The rigidity assumption limits its scope: Non-rigid objects (e.g., towels, dough) or in-hand manipulation scenarios are not supported.
The shape prior originates from ObMan's synthetic object set, which might lack priors for uncommon shapes; training on larger-scale 3D datasets (such as Objaverse) could mitigate this.
At test time, the system still heavily relies on FrankMocap to accurately estimate hand poses and camera parameters.

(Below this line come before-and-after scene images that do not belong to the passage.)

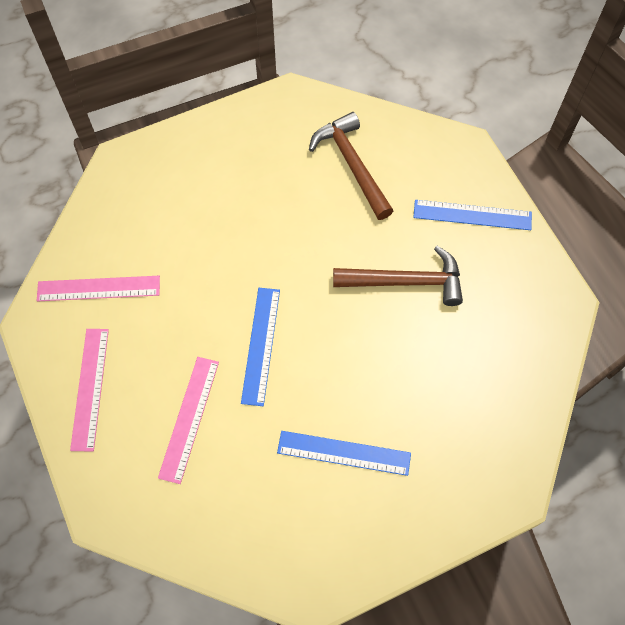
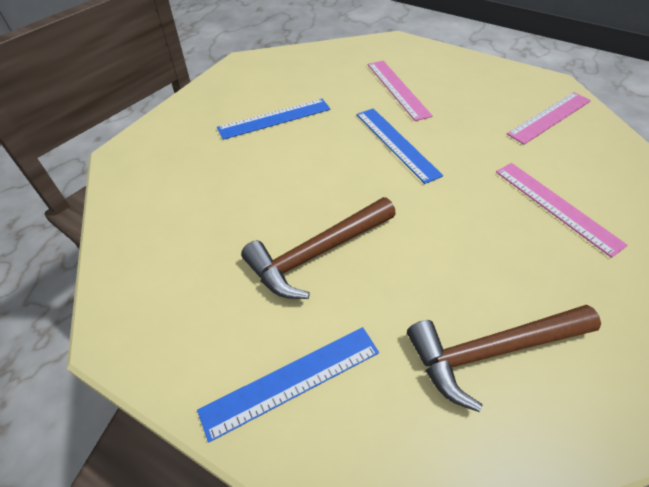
camera: 145 degrees right, 15 degrees down
pink ruler [70,329,109,452] -> pink ruler moved to [496,163,628,258]
brown hammer [309,112,394,220] -> brown hammer turned 135 degrees clockwise [407,305,601,412]

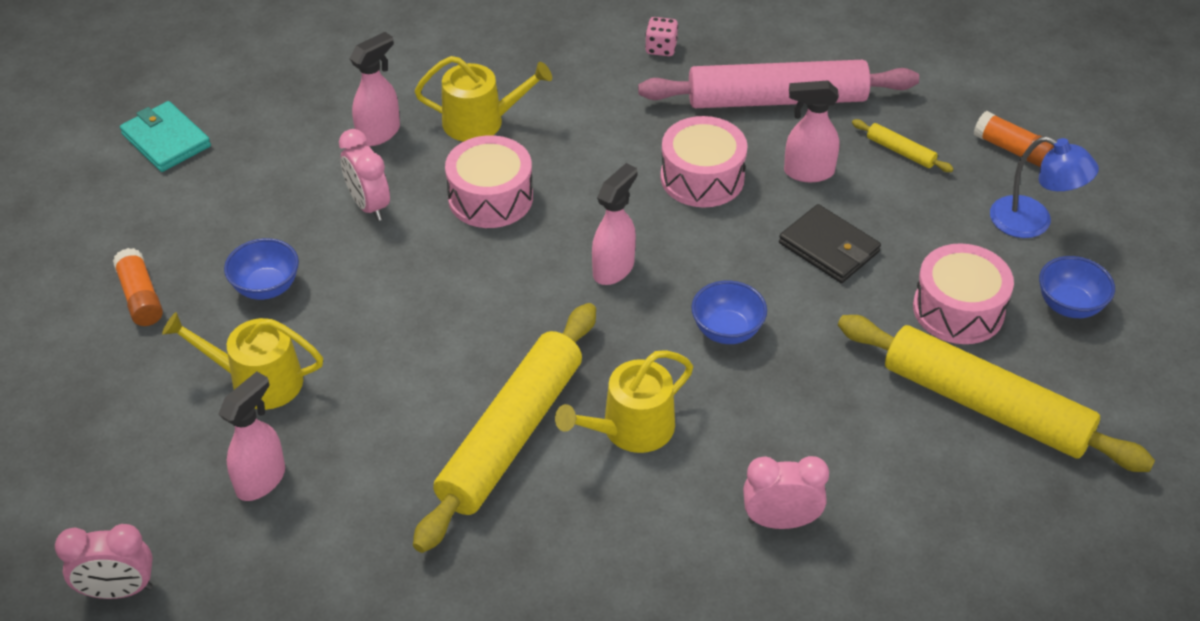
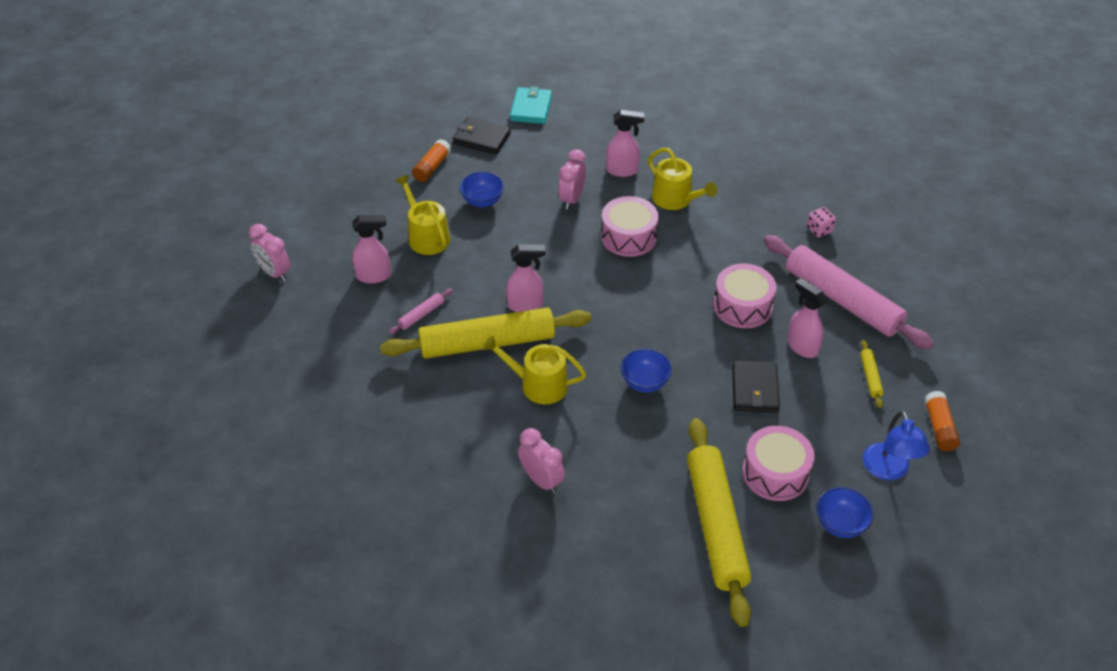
camera: 50 degrees right, 0 degrees up
pink spray bottle [592,163,638,285] -> pink spray bottle moved to [506,244,545,312]
none -> pink rolling pin [389,288,453,335]
none -> black wallet [453,117,511,154]

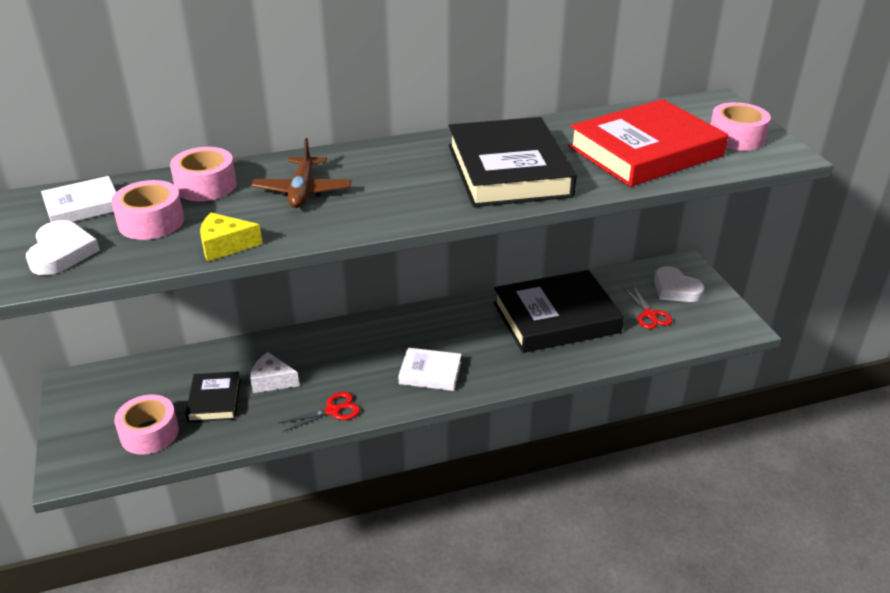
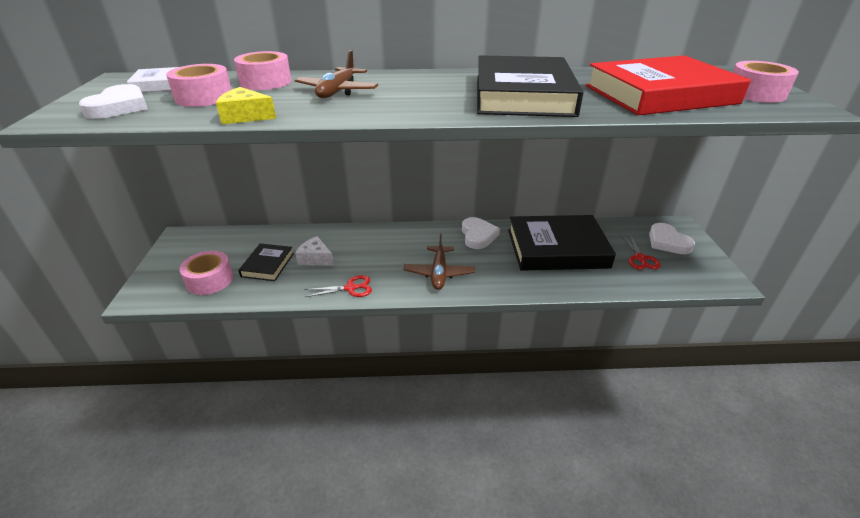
camera: 15 degrees right, 0 degrees up
white book [398,348,462,391] -> brown plane [403,233,475,290]
none -> white heart [462,217,500,249]

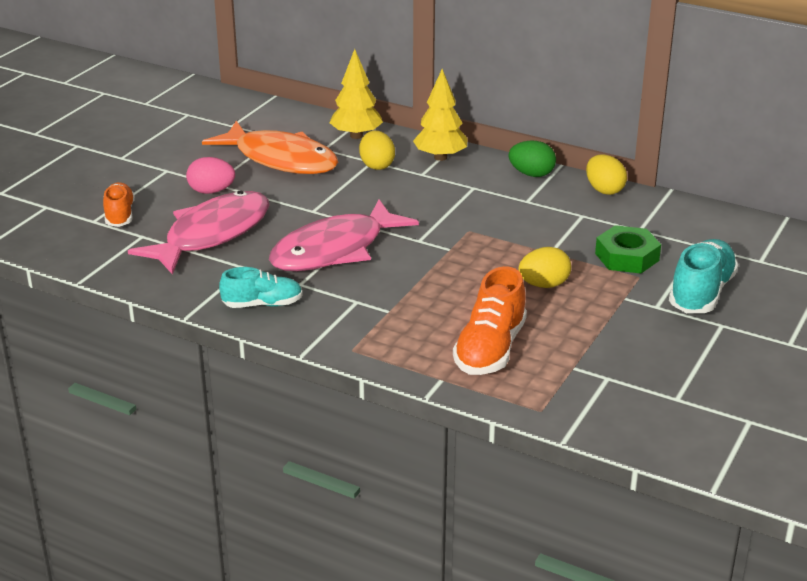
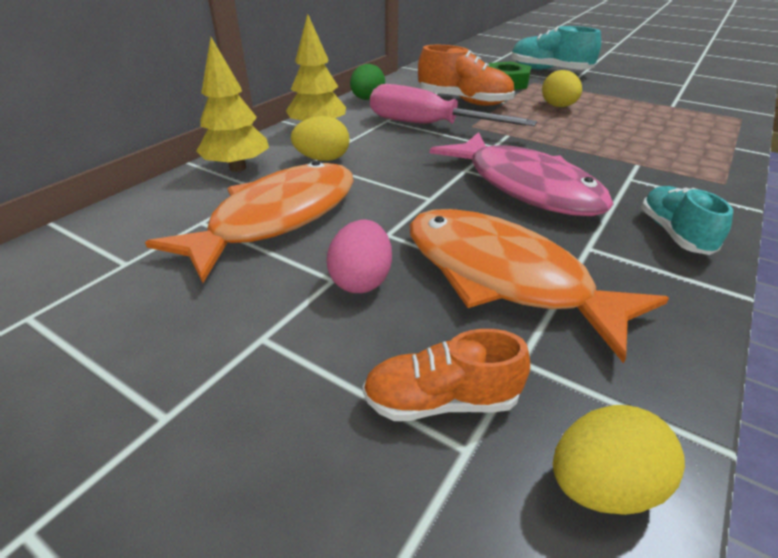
camera: 85 degrees left, 5 degrees up
pink fish [128,190,269,275] -> orange fish [409,209,669,364]
orange shoe [453,266,527,375] -> orange shoe moved to [418,45,515,106]
yellow egg [586,154,627,195] -> yellow egg moved to [553,405,685,515]
none -> pink screwdriver [370,84,537,126]

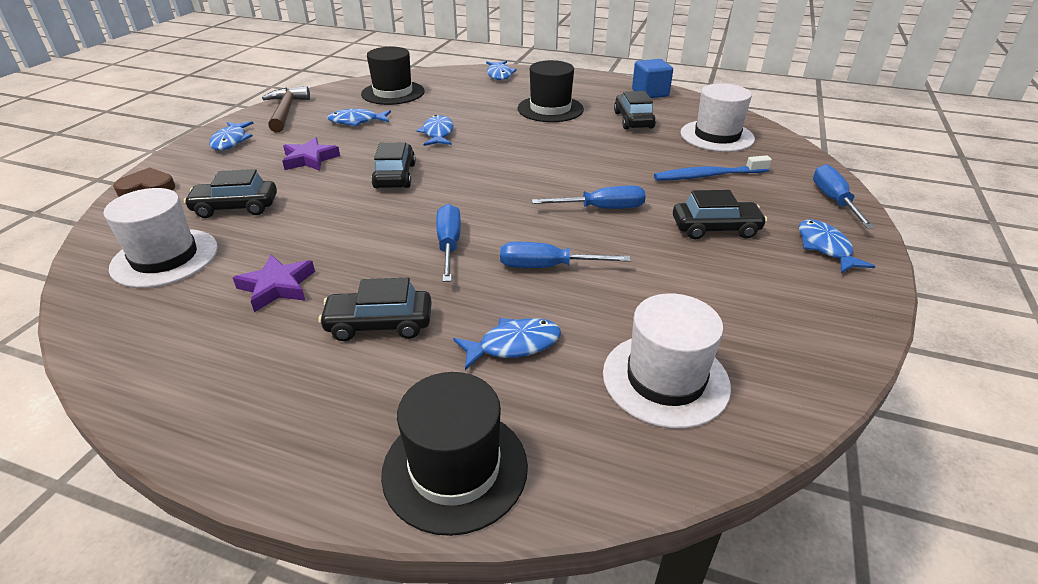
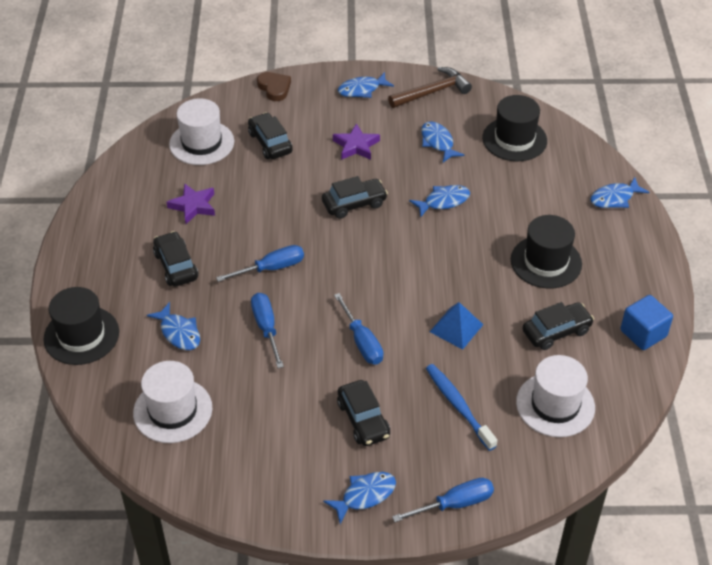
camera: 70 degrees right, 10 degrees up
none -> blue pyramid [430,302,483,350]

vs. AC-SDF [Ye et al. CVPR 2022]: AC-SDF trains an SDF network using paired 3D supervision, whereas HORSE employs occupancy and indirect 2D supervision. HORSE systematically outperforms AC-SDF in object generalization (even though AC-SDF uses more 3D annotated datasets); the key differentiator lies in the diversity of training data rather than the precision of supervision.
vs. DDFHO [Zhang et al. NeurIPS 2023]: DDFHO outperforms HORSE in the CD metric (3.06 vs. 6.76) but yields a lower F-score (0.094 vs. 0.121). DDFHO utilizes a conditional directional distance field, which concentrates reconstruction precision but lacks sufficient coverage.
vs. HO/GF [Hasson/Karunratanakul]: These methods are trained on HO3D using full 3D supervision, yet HORSE outperforms them without requiring HO3D's 3D annotations, thanks to stronger feature representations (pixel-aligned + hand joint features) and more diversified training data.

Insights & Connections¶

The concept of the 2D slice discriminator can be generalized to other scenarios requiring 3D shape priors (e.g., NeRF regularization, 3DGS shape constraints).
The core idea of "using hand pose as a proxy for object pose" can be extended to other human-object interaction scenarios, such as inferring the placement of contacted objects using body pose in full-body pose estimation.

Rating¶

Novelty: ⭐⭐⭐⭐ The hand pose proxy and 2D slice discriminator represent clever engineering innovations, though the core ideas (visual hull + GAN prior) are not entirely novel.
Experimental Thoroughness: ⭐⭐⭐⭐ The ablation study comprehensively covers individual design choices, and the multiple evaluation protocols (object/view generalization) are convincing.
Writing Quality: ⭐⭐⭐⭐ The logic is precise, the motivation is fully articulated, and the illustrations are intuitive.
Value: ⭐⭐⭐⭐ Offers a practical framework for weakly supervised hand-held object reconstruction, though it is inferior to DDFHO in the CD metric, and practical deployment remains dependent on the accuracy of the hand pose estimator.